# 1967 GTO tiger gold red inner fender wells rare???



## 455monster (Jun 15, 2014)

What's up guys I just picked up a 1967 pontiac GTO all numbers matching tiger gold California car 58k original miles unmolested phs confirmed with red inner fender wells how rare is this car??


----------



## pjw1967 (Mar 10, 2014)

If the build sheet has a 2 in Block 52, meaning that the car came from the factory with the fender liners, I 'd say that was pretty rare. The liners were also available as a dealer-installed option. As far as giving the car a big bump in value if the liners were installed at the factory, hard to say. You'd have great bragging rights at a GTO show.


----------



## 455monster (Jun 15, 2014)

hey pjw1967

yes box 52 has 2 so 522 code plus it's tiger gold the phs guy says that color is very rare also what do you think


----------



## geeteeohguy (Feb 2, 2008)

Original red-fender liner cars are very rare. Few were ordered, as it was not a popular option. I have seen one genuine red-fender liner car in person in the past 40 years of looking. Congrats!


----------



## pjw1967 (Mar 10, 2014)

455monster said:


> hey pjw1967
> 
> yes box 52 has 2 so 522 code plus it's tiger gold the phs guy says that color is very rare also what do you think


The PHS guys ought to know. In 20 years of owning my '67, I have only seen 2 other gold '67 GTO's here in the Houston area. One in 1996 and the other last year. That said, and I am not trying one up you, I have never seen another Gulf Turquoise one like mine in the Hou area, plus it is a post coupe with a 4sp, a/c, p/s, p/b, and no console. Value-wise, it depends on whether there is a guy out there who had a gold GTO with red liners 47 years ago and now has the money to recreate his childhood. If he finds you, you can likely get as much money as you want for it. BTW the PHS docs call it Signet Gold.

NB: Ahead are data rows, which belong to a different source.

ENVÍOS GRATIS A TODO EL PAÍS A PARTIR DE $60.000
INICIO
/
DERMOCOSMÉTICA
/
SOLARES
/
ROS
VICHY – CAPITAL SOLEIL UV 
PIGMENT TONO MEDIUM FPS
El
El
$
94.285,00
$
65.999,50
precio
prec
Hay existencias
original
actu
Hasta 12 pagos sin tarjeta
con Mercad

As I said earlier though, no one can touch you when it comes to rarity bragging rights. Post a pic!!!


----------



## 455monster (Jun 15, 2014)

thx geeteeohguy and pjw1967

to clarify on color guys signet gold was standard production color with a letter code on cowl tag mine has a 1 for special order color and it was gold only special order gold was a rare tiger gold the phs guy says I hit the lotto haha


----------



## geeteeohguy (Feb 2, 2008)

Yes, and there is a big difference between red fender liners and redlines, too!! LOL


----------



## pjw1967 (Mar 10, 2014)

455monster said:


> thx geeteeohguy and pjw1967
> 
> to clarify on color guys signet gold was standard production color with a letter code on cowl tag mine has a 1 for special order color and it was gold only special order gold was a rare tiger gold the phs guy says I hit the lotto haha


Wow....ok now you gotta post pics or a link to an album. You lit this fuse......


----------



## 455monster (Jun 15, 2014)

hahahaha I will pjw1967 I plan on washing her up after the 4th and taking pictures I'm like a kid in a candy shop so happy I got this beauty


----------



## 455monster (Jun 15, 2014)

hahaha geeteeohboy 

there sure is and this car also had the redline tire option as well from the factory


----------



## 68GTO4004Spd (Jun 19, 2008)

picture TEASE
On this forum No pics = it doesn't exist
we better see pics after the 4th, cleaned up or not. I have only see a couple of GTOs with red fenderliners, one Buick GS and about 4 Olds 442's, they are rare, but I have no idea how much value that adds, might gain you a tenth or two at the strip.


----------



## 455monster (Jun 15, 2014)

haha ok ok 68gto4004speed

how about I post my billsheet I got from phs haha


----------



## 455monster (Jun 15, 2014)

*quick teaser pic haha*


----------



## pjw1967 (Mar 10, 2014)

Personal opinion. Whoever put the hood pins on it ought to be beaten. Wanna see another gold '67 GTO? Watch this, all the way to the end. At least I think it's gold. Only 60 seconds.

https://www.youtube.com/watch?v=vkD_lfkkUpc


----------



## PontiacJim (Dec 29, 2012)

According to a 1967 magazine article I have on buying a GTO, red plastic fender liners , code 522, was a $26.33 option.


----------



## pjw1967 (Mar 10, 2014)

Dec 1996 "Legend" showed $27.50 if dealer-installed part 984728, or code 522 factory-installed at $26.33.


----------



## 455monster (Jun 15, 2014)

I agree slap whoever put the hood pins I wish I new


----------